The Critical Raw Materials Act is out
The European Commission proposes a regulation to establish a framework for a secure and sustainable supply of critical raw materials
On 16 March, the European Commission, through its Directorate General for Internal Market, Industry, Entrepreneurship, and SMEs, published the Critical Raw Materials Act, proposing a comprehensive set of actions to ensure a secure, diversified, affordable, and sustainable supply of critical raw materials, that will enable Europe to meet its 2030 climate and digital objectives.
This proposal for a Regulations will strengthen all stages of the European critical raw materials value chain, diversify the EU's imports to reduce strategic dependencies, improve the EU's capacity to monitor and mitigate risks of disruptions to the supply of critical raw materials, and improve circularity and sustainability. The Critical Raw Materials Act comes out alongside the Commission's proposal for a Net Zero Industry Act, which aims to scale up the manufacture of key carbon-neutral technologies for clean energy supply chains.

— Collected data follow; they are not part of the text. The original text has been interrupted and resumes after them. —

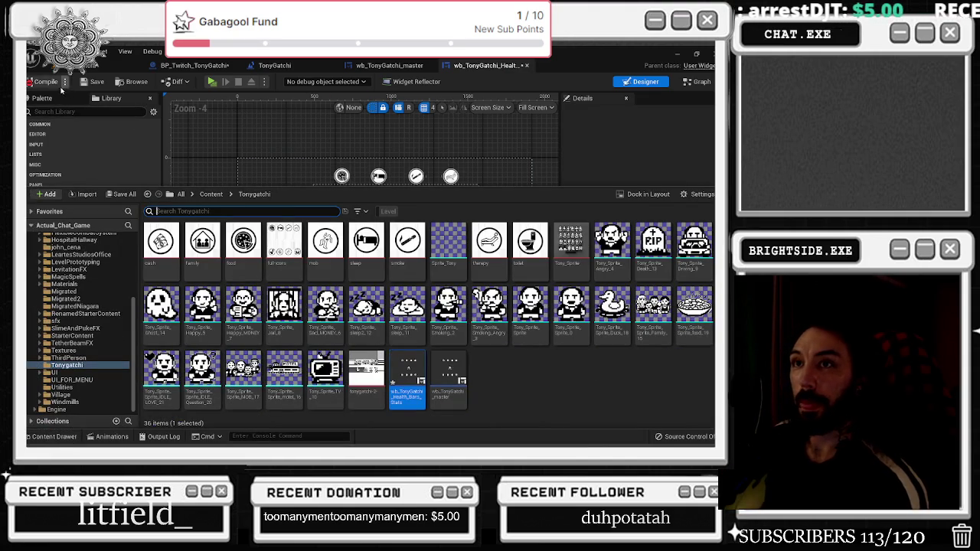
{"action": "left_click", "coordinate": [389, 65]}
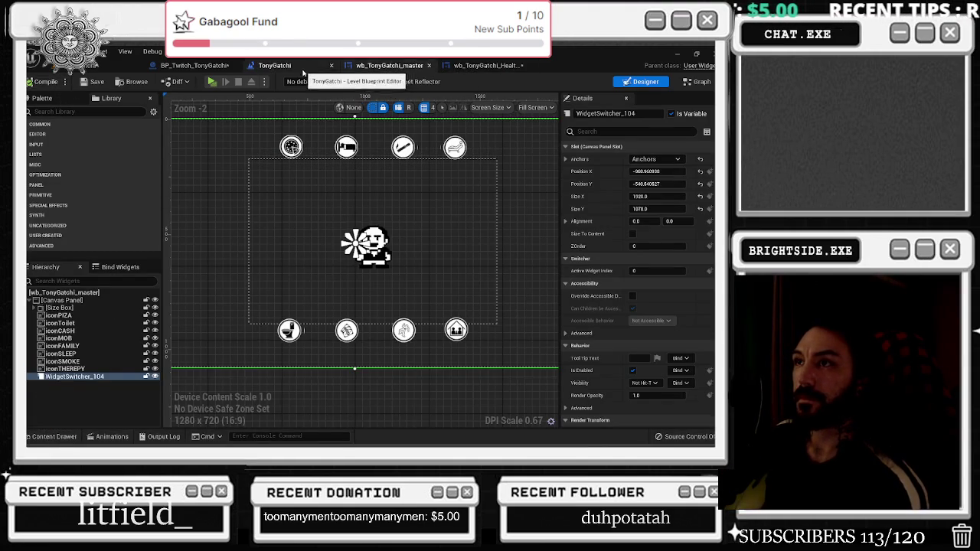
Compile the Health_Bars_Stats widget and jump to the node causing the compile error
{"action": "left_click", "coordinate": [303, 69]}
{"action": "left_click", "coordinate": [198, 67]}
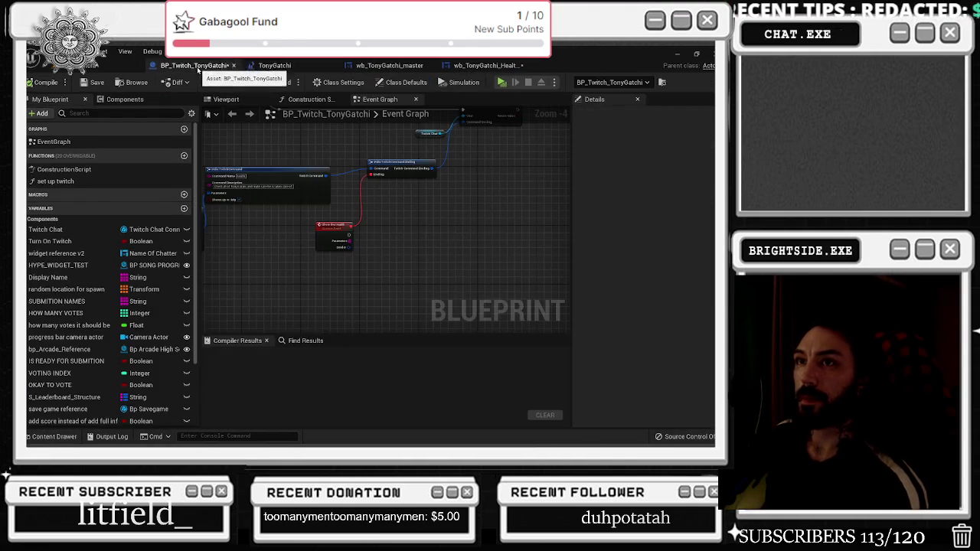
{"action": "left_click", "coordinate": [487, 65]}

What sets this Propsal apart? What are some of the main takeaways? For starters, it provides an updated list of critical raw materials, which now includes six more: copper, nickel, arsenic, helium, manganese, and feldspar. The Act also identifies a list of strategic raw materials: those materials crucial for the twin transition and defence and space applications, such as cobalt, copper, lithium, natural graphite, or titanium metal. These two categories sometimes overlap.
Another key aspect of the new Critical Raw Materials Act is that it sets clear benchmarks for domestic capacities to diversify EU supply by 2030, as follows:
- EU countries should be able to extract at least 10% of the EU's annual consumption of strategic raw materials
- EU domestic processing of raw materials should cover at least 40% of the bloc's annual consumption of each strategic raw material
- The recycling capacities of the EU should account for at least 15% of its annual consumption of each critical raw material
Last but not least, the new Critical Raw Materials Act aims to strengthen the uptake and deployment of breakthrough technologies in this sector and it pushes EU member states to develop national programmes for exploring geological resources.
On the same day (16 March), the European Commission also published a non-binding Communication on its plans for a Critical Raw Materials Club. This club would be formed by international, like-minded trade partners, and would counteract China's dominance in CRM supply chains.